PrincessFairyWren · 15/03/2025 04:16

I get quite frustrated at the idea that women aren't fixers. In my life it is the women that I know do the majority of the thought load and sort out a hell of a lot of problems and loose ends to smooth things out that quite frequently aren't even noticed by the men in their families. Just women don't always feel the need to be vocal about it or expect praise for sorting something out.

Hannah2024 · 15/03/2025 04:23

Most men, just like most women, provide support and are great at communicating when they want to.

CarolinaWren · 15/03/2025 04:31

Based on the posts I've read on MN, many women have appallingly low expectations and settle for men who don't add anything to the relationship. So no, I definitely don't think women's expectations of men are too high.

WaryCrow · 15/03/2025 05:10

No.

Where’s the thread on ‘Do men expect too much of women? For instance in providing men with sex on tap, kids at a cost to their health and life, and economic/ daily practical management of the household? For putting up with men’s general inadequacies in life and absolute self-centredness?’

What’s in it for women exactly? If you knew any history of women, in Northern Europe men have not always been quite so economically abusive as now, although the levels of male violence come and go.

gannett · 15/03/2025 08:51

Very tiresome when people frame this as a man/woman thing. I'm a crap shoulder to cry on, I'm a fixer. When someone is upset all I can think of is how to find a solution. I don't actually understand venting for the sake of it and just saying "there there" strikes me as completely useless. When I tell people I'm upset it's because I can't find a solution myself and I want them to help, I don't want comfort!

A good friend's mum died recently and I met up with her and tried to do the whole "serious shoulder to cry on" thing and after 15 minutes she just said "gannett you are so bad at this and it's not why I came to meet you - I want my mind to be taken off things and you're good at that".

I've known plenty of men who are great at emotional support and plenty of women (not least my mother) who were spectacularly cold.

But in a relationship context this is about compatibility. If you require a certain level of emotional support you need to find a partner who can provide it. Just like if you require a certain level of intelligence, or a certain type of look, you need to find someone who has it. There should be plenty of time before you marry them to find out.

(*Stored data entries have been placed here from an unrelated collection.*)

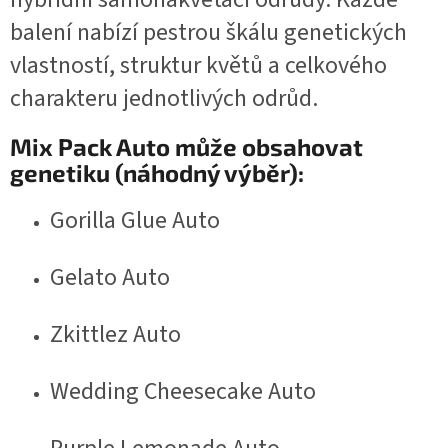
balení nabízí pestrou škálu genetických
vlastností, struktur květů a celkového
charakteru jednotlivých odrůd.
Mix Pack Auto může obsahovat
genetiku (náhodný výběr):
Gorilla Glue Auto
Gelato Auto
Zkittlez Auto
Wedding Cheesecake Auto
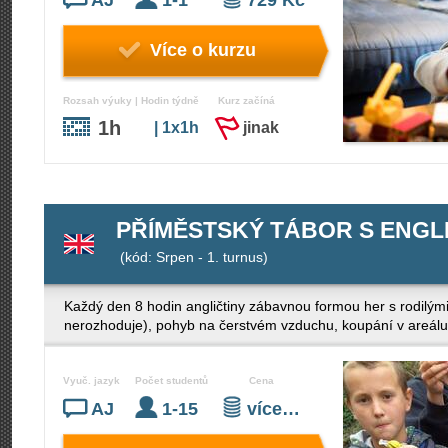
AJ
1-1
729 Kč
Více o kurzu
Rozsah výuky | Hodin týdně
Kurz začíná
1h
| 1x1h
jinak
PŘÍMĚSTSKÝ TÁBOR S ENGLIS
(kód: Srpen - 1. turnus)
Každý den 8 hodin angličtiny zábavnou formou her s rodilými
nerozhoduje), pohyb na čerstvém vzduchu, koupání v areálu
Vyuč. jazyk
Počet studentů
Cena
AJ
1-15
více…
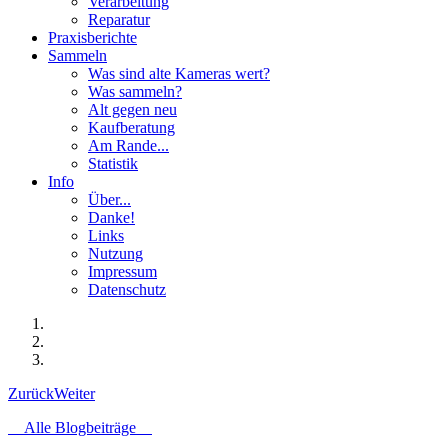
Verarbeitung
Reparatur
Praxisberichte
Sammeln
Was sind alte Kameras wert?
Was sammeln?
Alt gegen neu
Kaufberatung
Am Rande...
Statistik
Info
Über...
Danke!
Links
Nutzung
Impressum
Datenschutz
Zurück
Weiter
Alle Blogbeiträge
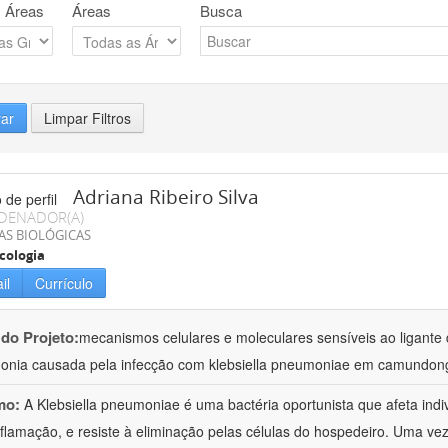
 Áreas
Áreas
Busca
rar
Limpar Filtros
Adriana Ribeiro Silva
DENADOR(A)
AS BIOLÓGICAS
cologia
il
Currículo
 do Projeto:
mecanismos celulares e moleculares sensíveis ao ligante 
nia causada pela infecção com klebsiella pneumoniae em camundon
mo:
A Klebsiella pneumoniae é uma bactéria oportunista que afeta in
nflamação, e resiste à eliminação pelas células do hospedeiro. Uma ve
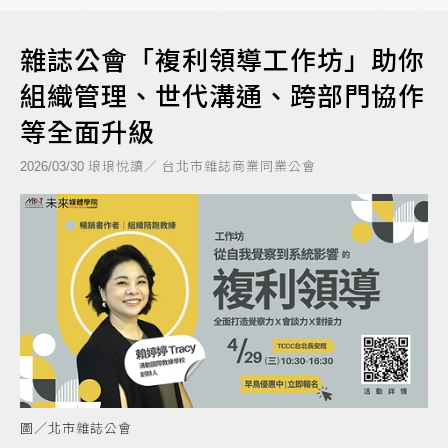
雜誌公會「複利領導工作坊」助你
組織管理、世代溝通、跨部門協作
等全面升級
琅琅悅讀／ 台北市雜誌商業同業公會
2026/03/30
圖／北市雜誌公會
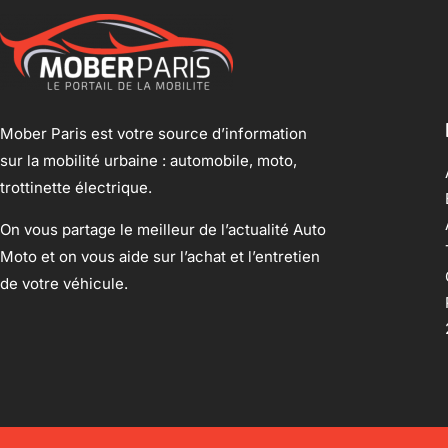
Mober Paris est votre source d’information
sur la mobilité urbaine : automobile, moto,
trottinette électrique.
On vous partage le meilleur de l’actualité Auto
Moto et on vous aide sur l’achat et l’entretien
de votre véhicule.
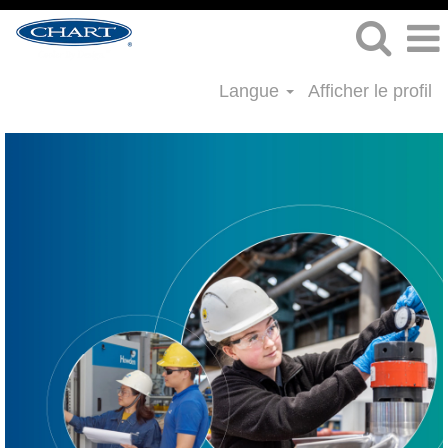
Langue
Afficher le profil
Ingénierie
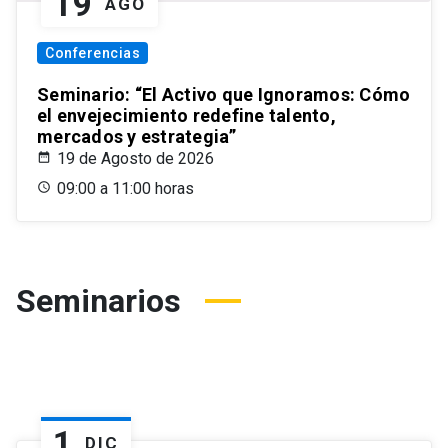
19
AGO
Conferencias
Seminario: “El Activo que Ignoramos: Cómo
el envejecimiento redefine talento,
mercados y estrategia”
19 de Agosto de 2026
09:00 a 11:00 horas
Seminarios
1
DIC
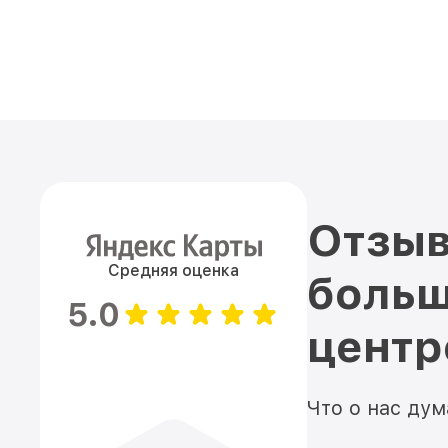
Отзыв
Средняя оценка
больш
5.0
цент
Что о нас ду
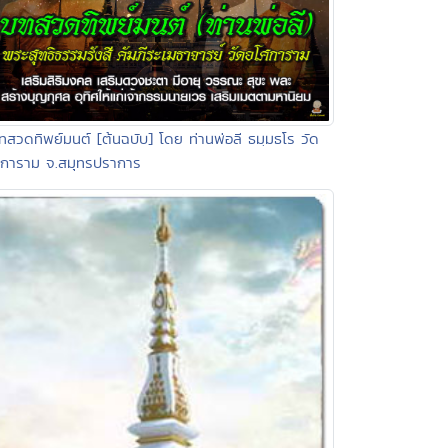
ทสวดทิพย์มนต์ [ต้นฉบับ] โดย ท่านพ่อลี ธมฺมธโร วัด
ศการาม จ.สมุทรปราการ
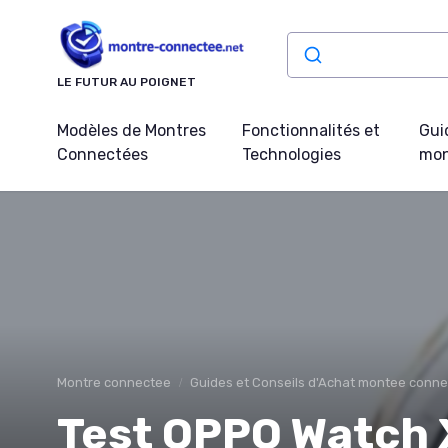
Panneau de gestion des cookies
LE FUTUR AU POIGNET
Modèles de Montres
Fonctionnalités et
Gui
Connectées
Technologies
mon
Montre connectee
Guides et Conseils d'Achat montee conn
Test OPPO Watch X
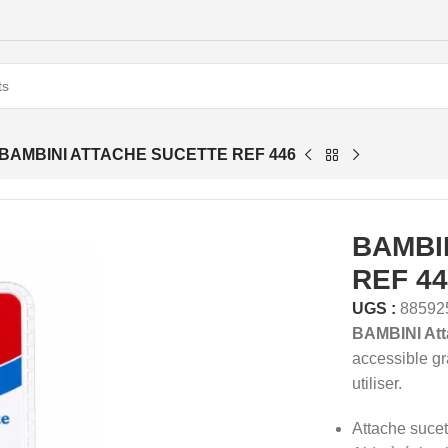
BAMBINI ATTACHE SUCETTE REF 446
BAMBI
REF 4
UGS :
88592
BAMBINI Att
accessible gr
utiliser.
Attache sucet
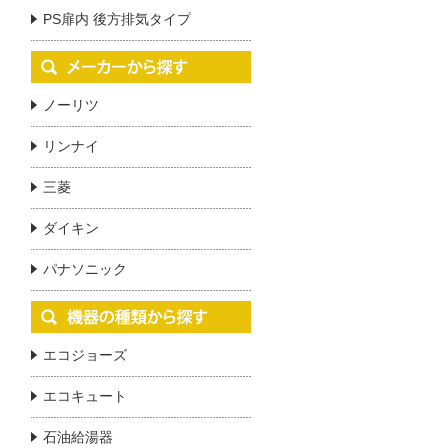
PS扉内 後方排気タイプ
ノーリツ
リンナイ
三菱
ダイキン
パナソニック
エコジョーズ
エコキュート
石油給湯器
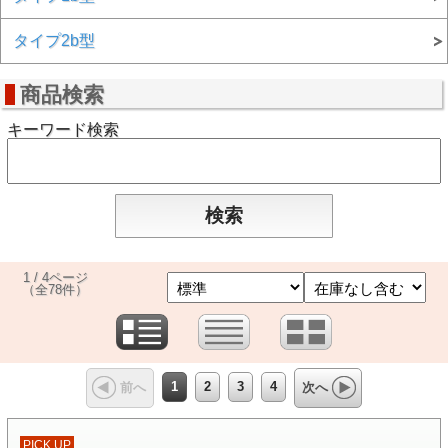
タイプ2b型
商品検索
キーワード検索
1 / 4ページ
（全78件）
1
2
3
4
前へ
次へ
PICK UP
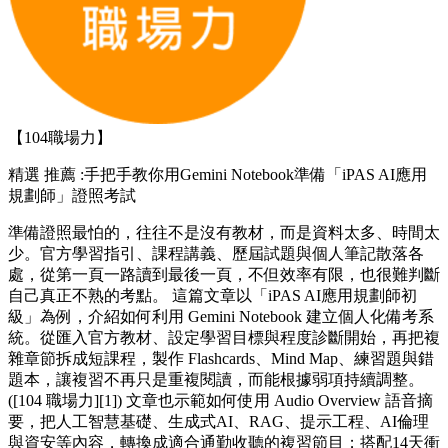
【104職場力】
精選
推薦 :手把手教你用Gemini Notebook準備「iPAS AI應用
規劃師」證照考試
準備證照最怕的，往往不是沒有教材，而是資料太多、時間太
少。官方學習指引、課程講義、歷屆試題與個人筆記散落各
處，從第一頁一路讀到最後一頁，不但效率有限，也很難判斷
自己真正不熟的考點。 這篇文章以「iPAS AI應用規劃師初
級」為例，介紹如何利用 Gemini Notebook 建立個人化備考系
統。從匯入官方教材、設定學習目標與程度診斷開始，再把複
雜章節拆成短課程，製作 Flashcards、Mind Map、練習題與錯
題本，讓複習不再只是重複閱讀，而能根據弱項持續調整。
([104 職場力][1]) 文章也示範如何使用 Audio Overview 語音摘
要，把人工智慧基礎、生成式AI、RAG、提示工程、AI倫理
與資安等內容，轉換成適合通勤收聽的複習節目；搭配14天衝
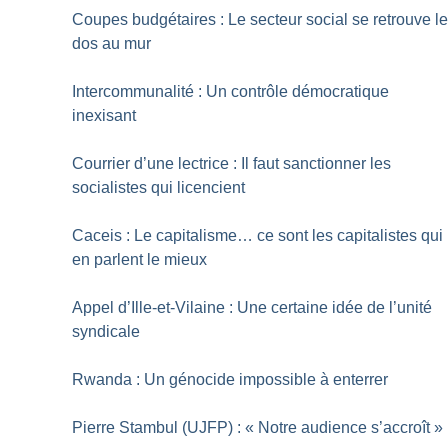
Coupes budgétaires : Le secteur social se retrouve l
dos au mur
Intercommunalité : Un contrôle démocratique
inexisant
Courrier d’une lectrice : Il faut sanctionner les
socialistes qui licencient
Caceis : Le capitalisme… ce sont les capitalistes qui
en parlent le mieux
Appel d’Ille-et-Vilaine : Une certaine idée de l’unité
syndicale
Rwanda : Un génocide impossible à enterrer
Pierre Stambul (UJFP) : «
Notre audience s’accroît
»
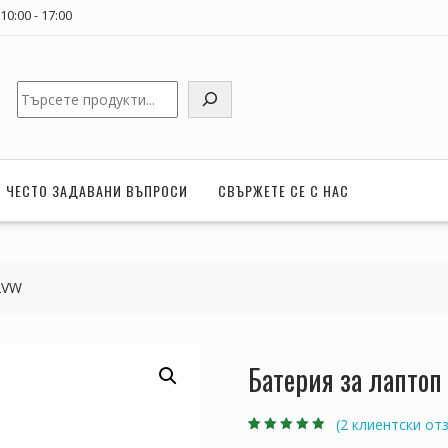
0:00 - 17:00
Търсене
ЧЕСТО ЗАДАВАНИ ВЪПРОСИ
СВЪРЖЕТЕ СЕ С НАС
2VW
Батерия за лапто
(
2
клиентски отз
Оценен
2
4.50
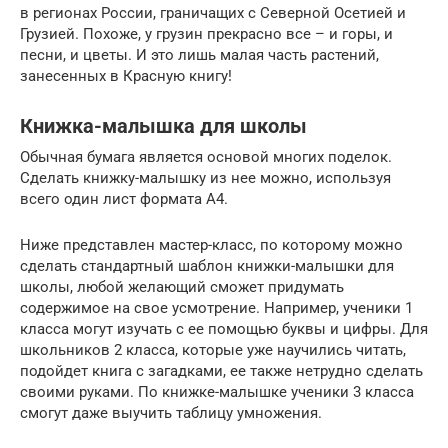
в регионах России, граничащих с Северной Осетией и
Грузией. Похоже, у грузин прекрасно все – и горы, и
песни, и цветы. И это лишь малая часть растений,
занесенных в Красную книгу!
Книжка-малышка для школы
Обычная бумага является основой многих поделок.
Сделать книжку-малышку из нее можно, используя
всего один лист формата А4.
Ниже представлен мастер-класс, по которому можно
сделать стандартный шаблон книжки-малышки для
школы, любой желающий сможет придумать
содержимое на свое усмотрение. Например, ученики 1
класса могут изучать с ее помощью буквы и цифры. Для
школьников 2 класса, которые уже научились читать,
подойдет книга с загадками, ее также нетрудно сделать
своими руками. По книжке-малышке ученики 3 класса
смогут даже выучить таблицу умножения.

I’m always surprised however that so many people seem to end up married to people who seem almost complete strangers to them. How do you get to a decade married still frustrated that your partner doesn’t automatically know what you want in particular situations? How in the first place do you end up marrying somebody you find detached and lacking in empathy when you are somebody who really desires attention and empathy?

This really bears repeating. The amount of threads complaining about posters' husbands that contain the phrase "he's always been like that" is insane to me. WELL WHY DID YOU MARRY HIM THEN?